● SELECTED TEXT
___
- Flag of the Solomon Islands
- IOC code: SOL
- NOC: National Olympic Committee of Solomon Islands
- Website: www.oceaniasport.com/solomon

in Athens
- Competitors: 2 (1 man and 1 woman) in 1 sport
- Flag bearer: Francis Manioru
- Medals: Gold 0 Silver 0 Bronze 0 Total 0

Summer Olympics appearances (overview)
- 1984; 1988; 1992; 1996; 2000; 2004; 2008; 2012; 2016; 2020; 2024;

= Solomon Islands at the 2004 Summer Olympics =

The Solomon Islands sent a delegation to compete at the 2004 Summer Olympics in Athens, Greece, from 13 to 29 August 2004. This was the nation's sixth appearance at a Summer Olympic Games since their debut in the 1984 Summer Olympics. The Solomon Islands sent two athletes to these games, both in track and field: Francis Manioru and Jenny Keni. Manioru competed in the men's 100 meters and Keni in the women's event of the same distance. Neither advanced out of their event's heats.
___
● DATASET EXTRACT
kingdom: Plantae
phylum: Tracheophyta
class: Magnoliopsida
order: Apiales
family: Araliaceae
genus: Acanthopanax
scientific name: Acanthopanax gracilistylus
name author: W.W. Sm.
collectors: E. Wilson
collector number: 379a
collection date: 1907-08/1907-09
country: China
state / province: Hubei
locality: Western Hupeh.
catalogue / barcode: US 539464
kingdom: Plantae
___
● WRITTEN TASK
Quote the article on the Solomon Islands at the 2004 Summer Olympics above, from "- Flag of the" to "Olympics appearances (overview)".

● REPLY
- Flag of the Solomon Islands
- IOC code: SOL
- NOC: National Olympic Committee of Solomon Islands
- Website: www.oceaniasport.com/solomon

in Athens
- Competitors: 2 (1 man and 1 woman) in 1 sport
- Flag bearer: Francis Manioru
- Medals: Gold 0 Silver 0 Bronze 0 Total 0

Summer Olympics appearances (overview)